● **Required action 1**
Convert everything in the records below, from their first line down to the line containing "3: (186, 247)", into a Markdown table with the columns Number and Record line. Give one row per line and leave out blank lines.

● **Text for analysis**
=== Section Start ===
The other night Jake was bottling hard pear cider in the designated brew room and I heard him exclaim, “Blugh! This cider tastes like crap.”

I went over to check out what he was doing.  He looked at me with a tortured expression and thrust a bottle in my face. “Here, drink this.”

“Um, isn’t that a little like you telling me to ’smell your finger?’” I asked. “No thanks.”

“I don’t know what happened,” he remarked, taking another long draw. “But it tastes awful.”

“Then why do you keep drinking it?” I asked. I noticed a long row of capped bottles on the counter. “And more importantly, why do you keep bottling it?”

“Because I’ve invested a lot of time and effort in this cider, babe,” he said as he capped another bottle. “I climbed the tree to pick the pears. Friends helped me pick them.  It took a long time to juice them. I carried 30 pounds of peels to feed to the chickens. I’ve been monitoring and fermenting the juice since November.  I can’t toss it now.”

“Even though you know the cider sucks?” I asked. “Sounds like a sunk cost to me.”

Sunk costs sometimes cause people to make bad choices. Because we’ve already invested so much time, effort or money in a particular endeavor — be it in the stock market, a job, a relationship, or, in Jake’s case, forcing himself to bottle sucky cider — we have a tendency to stick with that choice, even though switching courses may be more beneficial to us in the long run since it frees us up to make better choices instead.  Think of the investor who refuses to dump an abysmally performing stock even though all signs point to a continued decline in its market value. Or slogging through a book or a movie you actually hate because giving up is a validation of all that wasted time and effort.

I remembered a few months ago, Jake and I were watching the actor Ryan Phillippe bastardize a Dutch accent in a sucky film called Five Fingers on Netflix, and about a half hour into it, I looked at Jake and said, “This movie is a sunk cost. I’m going to bed. I’ll get more satisfaction from leafing through a Land’s End catalog. Care to join?”

“Nope,” he said. “I started Five Fingers, I’m gonna finish it.”

“Even though we both know you hate it as much as I do?”

“Yep.”

As I lay in bed that night, I was secretly pleased with myself for having made the hard choice to cut my losses, to nullify my irritation over watching Ryan Phillippe try to act for the more serene pleasure of perusing crewneck shift dresses in a Land’s End catalog. I felt like a prudent investor. Jake, meanwhile, seemed like an irrational, overly emotionally invested one.

I mentioned this episode as Jake bottled the sucky cider, and reminded him that when he did finally climb into bed at 1 a.m. that night, he himself admitted the movie was a waste of time.

“Don’t you think that bottling this cider is a little like watching Five Fingers?”
=== Section End ===
● **Data listing**
=== Section Start ===
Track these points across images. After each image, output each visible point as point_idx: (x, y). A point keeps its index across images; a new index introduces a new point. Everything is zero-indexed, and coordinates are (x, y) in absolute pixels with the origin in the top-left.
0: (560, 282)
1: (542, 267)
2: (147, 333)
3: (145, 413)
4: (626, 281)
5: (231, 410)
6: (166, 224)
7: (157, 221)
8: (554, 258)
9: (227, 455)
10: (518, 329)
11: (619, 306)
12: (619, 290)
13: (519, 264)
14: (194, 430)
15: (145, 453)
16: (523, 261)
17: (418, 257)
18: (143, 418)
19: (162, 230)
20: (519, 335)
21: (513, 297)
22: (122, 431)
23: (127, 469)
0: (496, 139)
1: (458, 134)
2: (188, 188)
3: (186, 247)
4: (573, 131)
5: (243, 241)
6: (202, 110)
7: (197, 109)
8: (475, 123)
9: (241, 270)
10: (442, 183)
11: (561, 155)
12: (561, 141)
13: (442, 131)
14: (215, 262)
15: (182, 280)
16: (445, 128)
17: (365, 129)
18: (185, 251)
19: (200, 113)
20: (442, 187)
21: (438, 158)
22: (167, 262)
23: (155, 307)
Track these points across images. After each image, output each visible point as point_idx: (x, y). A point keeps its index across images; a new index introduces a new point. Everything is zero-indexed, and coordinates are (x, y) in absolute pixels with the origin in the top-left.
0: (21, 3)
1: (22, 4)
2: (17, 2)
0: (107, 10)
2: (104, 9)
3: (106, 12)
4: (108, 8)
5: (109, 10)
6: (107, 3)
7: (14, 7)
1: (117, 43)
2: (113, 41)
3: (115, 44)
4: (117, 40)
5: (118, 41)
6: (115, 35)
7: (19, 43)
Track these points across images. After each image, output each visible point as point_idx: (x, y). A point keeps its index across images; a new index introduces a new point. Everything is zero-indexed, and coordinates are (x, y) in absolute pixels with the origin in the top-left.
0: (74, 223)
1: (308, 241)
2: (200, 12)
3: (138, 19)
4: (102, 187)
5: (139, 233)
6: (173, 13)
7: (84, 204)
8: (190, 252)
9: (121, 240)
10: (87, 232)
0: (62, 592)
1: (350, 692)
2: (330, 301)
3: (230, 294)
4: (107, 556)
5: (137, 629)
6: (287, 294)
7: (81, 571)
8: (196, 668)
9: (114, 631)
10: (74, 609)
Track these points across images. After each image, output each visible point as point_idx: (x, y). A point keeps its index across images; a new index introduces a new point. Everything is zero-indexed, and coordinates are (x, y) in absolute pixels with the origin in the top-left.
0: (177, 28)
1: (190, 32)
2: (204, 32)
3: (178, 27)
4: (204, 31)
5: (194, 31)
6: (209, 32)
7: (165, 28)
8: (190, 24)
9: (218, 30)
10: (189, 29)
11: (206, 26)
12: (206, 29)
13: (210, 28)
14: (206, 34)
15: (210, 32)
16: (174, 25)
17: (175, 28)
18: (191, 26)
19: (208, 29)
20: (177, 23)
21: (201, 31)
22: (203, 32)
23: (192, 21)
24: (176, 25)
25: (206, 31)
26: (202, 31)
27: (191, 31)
=== Section End ===
● **Required action 2**
Transcribe everything in the pear cider story from "As I lay in" down to "emotionally invested one.".

● **Answer box 1**
| Number | Record line |
|---|---|
| 1 | Track these points across images. After each image, output each visible point as point_idx: (x, y). A point keeps its index across images; a new index introduces a new point. Everything is zero-indexed, and coordinates are (x, y) in absolute pixels with the origin in the top-left. |
| 2 | 0: (560, 282) |
| 3 | 1: (542, 267) |
| 4 | 2: (147, 333) |
| 5 | 3: (145, 413) |
| 6 | 4: (626, 281) |
| 7 | 5: (231, 410) |
| 8 | 6: (166, 224) |
| 9 | 7: (157, 221) |
| 10 | 8: (554, 258) |
| 11 | 9: (227, 455) |
| 12 | 10: (518, 329) |
| 13 | 11: (619, 306) |
| 14 | 12: (619, 290) |
| 15 | 13: (519, 264) |
| 16 | 14: (194, 430) |
| 17 | 15: (145, 453) |
| 18 | 16: (523, 261) |
| 19 | 17: (418, 257) |
| 20 | 18: (143, 418) |
| 21 | 19: (162, 230) |
| 22 | 20: (519, 335) |
| 23 | 21: (513, 297) |
| 24 | 22: (122, 431) |
| 25 | 23: (127, 469) |
| 26 | 0: (496, 139) |
| 27 | 1: (458, 134) |
| 28 | 2: (188, 188) |
| 29 | 3: (186, 247) |

● **Answer box 2**
As I lay in bed that night, I was secretly pleased with myself for having made the hard choice to cut my losses, to nullify my irritation over watching Ryan Phillippe try to act for the more serene pleasure of perusing crewneck shift dresses in a Land’s End catalog. I felt like a prudent investor. Jake, meanwhile, seemed like an irrational, overly emotionally invested one.